Quoted text ▸
## BEGIN

Wanli had died in 1620 at the age of fifty-seven. An examination of his remains in the year 1958 revealed morphine residues at levels which indicated he had been a heavy and habitual user of opium. (During the Cultural Revolution his remains were burned by Red Guards.)
Wanli's successor was his grandson, Tianqi, who was fifteen and illiterate. The withdrawal of emperors from governmental affairs continued. Emperor Tianqi enjoyed carpentry while his court and administration were being tyrannized by a eunuch, Wei Zhongxian, who dismissed anyone from government service whom he thought might be disloyal to him.
Rebellion occurred in 1624, led by six Confucianists who were attempting a moral revival of "pure" Confucianism. They were known as the Six Heroes. They were dreamers interested in moral revival rather than organizing an armed opposition, and, like the Confucianist Wang Mang centuries before, they paid for it with their lives. They were tortured and beaten to death, and seven hundred of their supporters were purged from their government positions.
Some in China concluded that Wei Zhongxian's terror and Tianqi's passive acceptance indicated that the Ming dynasty had lost the Mandate of Heaven. Tanqui died in 1627 and was succeeded by his feeble younger brother, Chongzhen. During Chongzhen's reign heaven seemed to be intervening against the Ming, as China suffered (with other parts of the world) from unusually bad weather: low temperatures, drought and flooding from too much rain. Also, unpaid soldiers were driving peasants to revolt by stealing their crops. Across China people were in rebellion. Militarily the emperor remained weak. More raiding was underway from the north – not from the Mongols this time but from the Manchu, raiding from what is now called Manchuria. The Ming Dynasty had been in need of organizing an adequate military defense. In his book The Origins of Political Order, Francis Fukuyama (pp 309-10) writes of a "completely feckless" response by the Ming government. There were accumulated tax delinquencies and insufficient revenues for military defense, and the regime failed to organize an adequate logistics system with which to pay its frontier soldiers.

## END

Extracted material ▸

## BEGIN

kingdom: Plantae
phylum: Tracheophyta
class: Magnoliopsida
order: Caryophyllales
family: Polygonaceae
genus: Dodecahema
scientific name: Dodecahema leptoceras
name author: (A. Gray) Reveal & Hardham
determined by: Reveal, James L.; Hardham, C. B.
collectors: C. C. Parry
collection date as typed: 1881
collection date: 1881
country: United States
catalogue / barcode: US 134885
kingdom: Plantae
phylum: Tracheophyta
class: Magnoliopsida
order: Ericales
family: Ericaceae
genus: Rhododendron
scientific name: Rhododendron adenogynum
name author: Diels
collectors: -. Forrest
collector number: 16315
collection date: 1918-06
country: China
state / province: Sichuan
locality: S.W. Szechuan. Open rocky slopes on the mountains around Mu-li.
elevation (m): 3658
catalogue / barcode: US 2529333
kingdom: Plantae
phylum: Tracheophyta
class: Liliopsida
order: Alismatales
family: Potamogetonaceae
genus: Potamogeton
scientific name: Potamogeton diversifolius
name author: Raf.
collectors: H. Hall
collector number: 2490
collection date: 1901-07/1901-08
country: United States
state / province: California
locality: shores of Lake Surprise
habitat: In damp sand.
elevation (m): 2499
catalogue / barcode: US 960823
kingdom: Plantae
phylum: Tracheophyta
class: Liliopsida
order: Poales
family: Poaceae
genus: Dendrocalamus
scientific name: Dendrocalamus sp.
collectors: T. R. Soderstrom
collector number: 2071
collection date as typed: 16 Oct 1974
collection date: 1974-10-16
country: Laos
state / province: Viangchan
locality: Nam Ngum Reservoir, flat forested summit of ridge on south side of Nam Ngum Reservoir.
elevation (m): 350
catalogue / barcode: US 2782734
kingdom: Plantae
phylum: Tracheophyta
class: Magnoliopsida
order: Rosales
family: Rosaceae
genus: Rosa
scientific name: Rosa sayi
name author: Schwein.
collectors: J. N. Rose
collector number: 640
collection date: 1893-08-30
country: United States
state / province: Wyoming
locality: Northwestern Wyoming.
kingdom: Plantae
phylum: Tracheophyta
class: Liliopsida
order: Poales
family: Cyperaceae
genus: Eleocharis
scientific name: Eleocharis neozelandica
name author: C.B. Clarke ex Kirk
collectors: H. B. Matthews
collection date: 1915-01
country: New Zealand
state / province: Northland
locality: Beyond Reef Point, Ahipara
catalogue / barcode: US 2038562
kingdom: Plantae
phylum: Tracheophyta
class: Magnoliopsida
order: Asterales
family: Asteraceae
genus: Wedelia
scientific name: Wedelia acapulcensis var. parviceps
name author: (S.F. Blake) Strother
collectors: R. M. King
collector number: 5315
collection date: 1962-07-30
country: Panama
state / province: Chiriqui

## END

Problems ▸
1. In the passage on the late Ming dynasty, what did the 1958 examination of Wanli's remains reveal?
2. Extend the passage on the late Ming dynasty, beginning right after its final sentence.

Exercise results ▸
1. It revealed morphine residues at levels indicating that he had been a heavy and habitual user of opium.

2.
Fall of the Ming Dynasty has been described as an inner collapse that made conquest from Manchuria possible. But developments In Manchuria helped. In Manchuria were Chinese who had brought with them Chinese-style agriculture. In that part of Manchuria called Jilin were the descendants of the semi-nomadic Jurchen who had established the Jin Dynasty in northern China in the 1100s. By the early 1600s, one among them, Nurgaci, had brought adjoining Manchu tribes under his rule. His son and successor, Abahai, ruling from the town of Mukden, gave the name of Manchu to his subjects. He allied himself with Mongol tribes, made a treaty with the Koreans and was set for an assault on China.
The Manchu were making incursions into northern China at the same time as people in China were rebelling against the emperor, Chongzhen. In 1644 a rebel Chinese force swept into Beijing. Chongzhen hanged himself. In the coming seven years the Manchu fought battles outside of Beijing, the Manchu gaining hold of military garrisons at strategic points, and Ming supporters taking refuge in Taiwan, which did not submit to the Manchus until 1683. The Manchu's took power in Beijing and eventually over the whole of China. (Details provided by scholar/reader.) China's emperors now belonged to a Manchu family called the Qing family, a dynasty that was to rule to the 19th century.
A few Chinese chose death rather than serve the Manchu, but other Chinese filled the Manchu government bureaucracy. The Manchu were never more than two percent of the population in China, but helping them rule was Confucianism's view of arbitrary authority being other than an imposition by violent conquest. Manchu rule in China promoted the study of the classics and the veneration of ancestors, including the idea that a ruler rules by virtue of his goodness, connected with the heavens. Meanwhile, Manchu emperors kept military power out of the hands of Chinese and in the hands of their fellow Manchu. They guarded against their fellow Manchu being swallowed by the Chinese by forbidding Manchu from marrying Chinese. They forbade them from engaging in commerce or labor and obliged them to military service dedicated to maintaining Manchu power.
With the peace that the Manchu imposed upon China, prosperity and population growth returned, and trade with Europe increased. One Manchu emperor, Kangxi, ruled sixty-one years – from 1661 to 1722 – and would be considered one of China's great emperors. He won praise from Jesuits in China for his "noble heart," his intelligence, his excellent memory, his taste in reading and for his being an "absolute ruler over his passions."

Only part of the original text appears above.